Control and supply leads can be wired together, make sure to install a minimum lead diameter according to the following table:
Lead length Minimum lead diameter
up to100 meters 0,5 mm2
100 – 150 meters 0,75 mm2
above 150 meters 1,5 mm2
The maximum lead length between two connected systems must not exceed 300 meters.
• Potentialfree control input – the control input is separated galvanically from the mains voltage. Consequently all system participants may be operated with different outer conductors (phases).
• No termination resistors required – it is not necessary to terminate the interface leads with resistors.
• Dimming range 0.1 % –100 % – the lower limit depends on the manufacturer. The course of the dimming curve is standardized and adapted to the sensitivity of the eye (logarithmic dimming curve). The impression of a similar
brightness, when electronic ballasts of different manufacturers are used, is a result of the standardization. This requires
however, that the lower limit of the dimming range is equal for all units (e.g. all units show a lower dimming range of 3 %) belonging to the same power class (lamp power).
• Programmable dimming times – special adjustments like adjusting light change speeds are possible.
• Interruption of the data transfer – fixed light adjustments are interpreted automatically (emergency operation).
• Storage of lighting scenes – a storage of up to 16 scenes is possible.
• Connection to Building Management Systems by converters – the very first design intent has been to apply the interface in rooms for an integration into BMS by means of converters.
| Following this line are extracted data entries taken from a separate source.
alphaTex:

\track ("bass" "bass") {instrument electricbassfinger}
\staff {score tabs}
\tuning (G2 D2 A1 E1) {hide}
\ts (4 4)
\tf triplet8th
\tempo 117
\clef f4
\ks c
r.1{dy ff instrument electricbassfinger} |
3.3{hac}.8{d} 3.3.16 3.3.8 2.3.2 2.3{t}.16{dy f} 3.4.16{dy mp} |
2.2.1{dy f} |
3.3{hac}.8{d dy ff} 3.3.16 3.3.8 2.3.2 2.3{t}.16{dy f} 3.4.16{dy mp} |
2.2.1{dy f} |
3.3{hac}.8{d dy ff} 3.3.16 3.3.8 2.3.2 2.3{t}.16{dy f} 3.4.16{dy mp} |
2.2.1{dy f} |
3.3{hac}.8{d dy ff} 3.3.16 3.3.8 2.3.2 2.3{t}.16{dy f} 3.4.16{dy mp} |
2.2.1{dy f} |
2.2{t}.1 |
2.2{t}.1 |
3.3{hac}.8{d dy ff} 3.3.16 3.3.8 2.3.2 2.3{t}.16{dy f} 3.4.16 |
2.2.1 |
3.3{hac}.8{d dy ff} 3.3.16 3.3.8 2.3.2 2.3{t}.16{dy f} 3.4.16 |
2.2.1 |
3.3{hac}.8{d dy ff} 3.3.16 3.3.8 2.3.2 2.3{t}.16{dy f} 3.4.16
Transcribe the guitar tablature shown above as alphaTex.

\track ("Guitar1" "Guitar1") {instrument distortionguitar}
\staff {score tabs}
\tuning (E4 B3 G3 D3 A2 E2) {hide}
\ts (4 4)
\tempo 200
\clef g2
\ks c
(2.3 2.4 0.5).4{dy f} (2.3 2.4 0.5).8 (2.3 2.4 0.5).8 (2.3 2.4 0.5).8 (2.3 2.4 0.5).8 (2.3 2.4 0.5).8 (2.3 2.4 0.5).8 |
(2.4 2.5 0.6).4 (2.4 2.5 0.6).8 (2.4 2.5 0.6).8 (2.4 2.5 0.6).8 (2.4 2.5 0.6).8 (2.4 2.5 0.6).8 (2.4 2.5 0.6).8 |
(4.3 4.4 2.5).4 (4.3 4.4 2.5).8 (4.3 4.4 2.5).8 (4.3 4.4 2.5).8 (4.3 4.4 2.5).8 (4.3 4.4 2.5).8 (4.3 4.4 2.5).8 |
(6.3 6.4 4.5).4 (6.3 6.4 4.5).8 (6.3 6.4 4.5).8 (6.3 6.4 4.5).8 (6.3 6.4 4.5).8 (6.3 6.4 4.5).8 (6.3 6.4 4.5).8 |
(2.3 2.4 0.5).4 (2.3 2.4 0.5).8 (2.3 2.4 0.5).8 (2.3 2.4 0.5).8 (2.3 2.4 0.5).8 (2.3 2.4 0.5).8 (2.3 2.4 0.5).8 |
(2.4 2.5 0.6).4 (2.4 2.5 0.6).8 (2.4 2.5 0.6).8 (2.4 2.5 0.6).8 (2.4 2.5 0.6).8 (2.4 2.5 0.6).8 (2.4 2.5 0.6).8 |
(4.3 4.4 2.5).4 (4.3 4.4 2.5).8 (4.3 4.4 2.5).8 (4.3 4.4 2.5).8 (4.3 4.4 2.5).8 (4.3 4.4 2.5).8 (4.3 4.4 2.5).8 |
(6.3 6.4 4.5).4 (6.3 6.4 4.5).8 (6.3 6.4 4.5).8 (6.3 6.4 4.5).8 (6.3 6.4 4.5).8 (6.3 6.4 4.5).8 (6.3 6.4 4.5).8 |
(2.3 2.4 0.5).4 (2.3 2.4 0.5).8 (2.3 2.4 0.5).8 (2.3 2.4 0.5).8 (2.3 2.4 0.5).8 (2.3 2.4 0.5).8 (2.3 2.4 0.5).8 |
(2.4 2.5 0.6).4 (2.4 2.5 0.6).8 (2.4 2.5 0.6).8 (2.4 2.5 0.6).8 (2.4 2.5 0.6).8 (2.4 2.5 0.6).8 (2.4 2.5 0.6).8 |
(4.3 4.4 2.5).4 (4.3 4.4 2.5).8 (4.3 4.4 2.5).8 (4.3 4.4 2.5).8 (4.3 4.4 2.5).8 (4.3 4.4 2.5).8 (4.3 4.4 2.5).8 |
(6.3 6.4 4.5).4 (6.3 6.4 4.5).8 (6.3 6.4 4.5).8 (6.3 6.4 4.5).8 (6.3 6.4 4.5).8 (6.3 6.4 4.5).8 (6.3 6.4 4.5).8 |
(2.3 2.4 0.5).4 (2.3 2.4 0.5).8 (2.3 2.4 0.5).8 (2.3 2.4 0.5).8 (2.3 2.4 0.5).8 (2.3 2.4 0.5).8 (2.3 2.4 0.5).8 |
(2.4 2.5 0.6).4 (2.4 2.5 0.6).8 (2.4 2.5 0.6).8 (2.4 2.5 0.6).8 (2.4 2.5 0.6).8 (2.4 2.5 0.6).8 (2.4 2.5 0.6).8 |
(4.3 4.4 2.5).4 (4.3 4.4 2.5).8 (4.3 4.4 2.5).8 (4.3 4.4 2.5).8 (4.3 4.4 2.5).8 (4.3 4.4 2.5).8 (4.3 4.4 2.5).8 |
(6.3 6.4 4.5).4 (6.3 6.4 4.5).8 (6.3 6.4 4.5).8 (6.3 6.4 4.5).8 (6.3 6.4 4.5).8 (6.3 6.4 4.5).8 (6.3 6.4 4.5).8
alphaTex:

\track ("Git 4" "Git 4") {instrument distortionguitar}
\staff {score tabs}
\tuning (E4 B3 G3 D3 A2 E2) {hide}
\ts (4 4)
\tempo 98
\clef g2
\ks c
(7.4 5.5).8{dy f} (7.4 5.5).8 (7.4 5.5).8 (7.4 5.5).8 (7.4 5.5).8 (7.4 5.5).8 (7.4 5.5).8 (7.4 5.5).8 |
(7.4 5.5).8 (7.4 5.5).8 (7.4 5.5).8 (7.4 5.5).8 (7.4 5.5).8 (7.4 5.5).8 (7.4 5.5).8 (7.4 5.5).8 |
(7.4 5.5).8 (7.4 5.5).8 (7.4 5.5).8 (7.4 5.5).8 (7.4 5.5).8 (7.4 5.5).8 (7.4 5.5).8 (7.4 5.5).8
• Easy new configuration of the system – Once installed and configurated, a modification of the system function, the illumination scene or the illumination functions is only a question of configuration requiring no modification of the hardware. Example: Regrouping of luminaires into an open-plan office.
• Easy integration of new components – new components can be added everywhere within the system whenever an
existing illumination system needs to be enlarged. Consideration should be made that the dimensioning of the
system power supply will be sufficient.